One in a million redux

I mentioned my “one in a million is next Tuesday” to my wife the other day, and she asked me “So did you include the bit about the PCs clocks?”

And it hit me that I hadn’t.  Doh!  So here it is.  It’s kinda fascinating actually.

Time on a PC is kept via counting the number of clock interrupts that have occurred.  Every PC contains a crystal that operates a clock chip that interrupts the CPU approximately every 10 milliseconds.

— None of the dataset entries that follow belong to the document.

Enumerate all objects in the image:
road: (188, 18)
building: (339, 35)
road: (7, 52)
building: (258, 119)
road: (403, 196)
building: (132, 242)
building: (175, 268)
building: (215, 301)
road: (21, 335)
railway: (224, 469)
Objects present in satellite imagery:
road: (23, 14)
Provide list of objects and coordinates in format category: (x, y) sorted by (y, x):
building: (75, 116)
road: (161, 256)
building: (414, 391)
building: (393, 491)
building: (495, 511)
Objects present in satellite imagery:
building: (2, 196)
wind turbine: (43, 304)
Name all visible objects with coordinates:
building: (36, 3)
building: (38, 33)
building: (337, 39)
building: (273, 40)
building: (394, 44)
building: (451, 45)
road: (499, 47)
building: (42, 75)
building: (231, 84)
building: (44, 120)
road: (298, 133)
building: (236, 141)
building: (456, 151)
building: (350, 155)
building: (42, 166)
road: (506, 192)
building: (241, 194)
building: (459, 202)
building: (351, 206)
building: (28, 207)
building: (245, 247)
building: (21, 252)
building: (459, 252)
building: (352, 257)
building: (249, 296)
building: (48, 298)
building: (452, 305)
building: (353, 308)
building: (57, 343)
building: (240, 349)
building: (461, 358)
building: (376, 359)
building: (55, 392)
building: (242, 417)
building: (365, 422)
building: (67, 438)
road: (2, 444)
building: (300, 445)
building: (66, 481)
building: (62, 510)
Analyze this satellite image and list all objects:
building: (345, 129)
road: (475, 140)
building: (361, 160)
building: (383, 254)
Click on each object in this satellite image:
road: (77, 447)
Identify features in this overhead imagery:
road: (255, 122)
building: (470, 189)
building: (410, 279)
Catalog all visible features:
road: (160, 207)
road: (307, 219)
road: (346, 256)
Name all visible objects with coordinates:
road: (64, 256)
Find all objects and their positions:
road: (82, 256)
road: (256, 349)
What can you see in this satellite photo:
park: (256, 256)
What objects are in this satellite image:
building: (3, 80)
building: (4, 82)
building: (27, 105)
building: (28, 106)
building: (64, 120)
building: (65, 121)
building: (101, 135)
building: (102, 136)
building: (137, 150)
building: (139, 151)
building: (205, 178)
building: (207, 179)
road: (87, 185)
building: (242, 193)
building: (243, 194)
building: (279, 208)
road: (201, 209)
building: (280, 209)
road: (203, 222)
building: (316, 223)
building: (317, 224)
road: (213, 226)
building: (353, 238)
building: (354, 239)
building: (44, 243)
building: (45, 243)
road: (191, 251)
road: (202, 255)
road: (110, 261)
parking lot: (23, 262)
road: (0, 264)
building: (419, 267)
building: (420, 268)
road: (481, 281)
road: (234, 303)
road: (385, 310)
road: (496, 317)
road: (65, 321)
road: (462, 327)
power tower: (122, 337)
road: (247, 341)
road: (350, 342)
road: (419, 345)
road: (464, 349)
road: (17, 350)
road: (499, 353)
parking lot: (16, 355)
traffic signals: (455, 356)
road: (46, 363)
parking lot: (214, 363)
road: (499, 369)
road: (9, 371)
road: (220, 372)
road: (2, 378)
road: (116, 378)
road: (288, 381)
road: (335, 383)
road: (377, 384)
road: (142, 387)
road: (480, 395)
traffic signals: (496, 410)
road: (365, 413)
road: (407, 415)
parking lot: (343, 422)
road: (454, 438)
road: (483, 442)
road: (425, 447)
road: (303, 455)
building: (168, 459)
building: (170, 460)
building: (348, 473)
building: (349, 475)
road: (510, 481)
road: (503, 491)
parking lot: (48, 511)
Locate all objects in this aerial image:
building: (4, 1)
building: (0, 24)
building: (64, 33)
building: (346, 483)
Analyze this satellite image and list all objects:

So NT increments the system time by 10 milliseconds every time it receives a hardware interrupt.

But the problem is that the crystals used internally in the system have a failure rate of as high as 100ppm – in other words, 100 times every million clock ticks, the clock chip won’t actually generate an interrupt.  For most applications, this isn’t a significant problem – instead of the system context switching every 10 milliseconds, every once in a while, the system context switches in 20 milliseconds.

But for time, this is an utter disaster.  Given a 10 millisecond timer, there are 8,640,000 clock ticks per day.  If 100 per million clock ticks are missed, then that means that the system misses 864000 clock ticks, which is about 864 seconds.  That’s over fourteen minutes per day!

Now, in practice, the amount of drift is actually much lower, but still it can be quite significant.

So how does NT fix this?  Well, back in NT 3.1, once an hour, NT would interrogate the on-board real time clock chip (the hardware that keeps your date and time up-to-date even when your computer is powered off).  If the system time differed from the real time clock chip, then it would simply reset the system time to match the time on the RTC.  Which meant that time could jump forward or backwards significantly – so it was possible for the assert to fire in the following code:

            GetFileTime(&time1);
            GetFileTime(&time2);
            ASSERT(CompareFileTime(&time1, &time2) < 0);

Clearly this was an unacceptable situation, so something had to be done to fix it.  The fix (in NT 3.5) was to change how time was accounted for in the system.  In the old system, every clock interrupt bumped the time by 10 milliseconds.  With the change, when the system measured the time from the RTC, instead of applying the new time immediately, it calculated an adjustment to the 10 millisecond amount.  If the clock was behind, each tick might count as 11 or 12 milliseconds.  If the clock was head, each tick might count for 8 or 9 milliseconds.

This is actually pretty cool (ok, I think it’s amazingly clever), but again, there can be problems.  What if you’re using the current time and some high performance counter (like QueryPerformanceCounter)?  Then the clock drift will cause your measurements to be skewed from the real time measurements.  We actually ran into this problem in the SCP project – our clock tests were showing that the clock on the SCP chips was drifting, but we couldn’t see why it was happening – it turned out that the SCP chip clock wasn’t drifting, it was the PC’s clock that was drifting.

To allow people to compensate for this drift, a new API was added: GetSystemTimeAdjustment.  The GetSystemTimeAdjustment API allows you to determine the clock interrupt frequency (that’s the lpTimeIncrement parameter), and the adjustment that’s applied to each tick (that’s the lpTimeAdjustment parameter).

Edit: Fixed the result of CompareFileTime.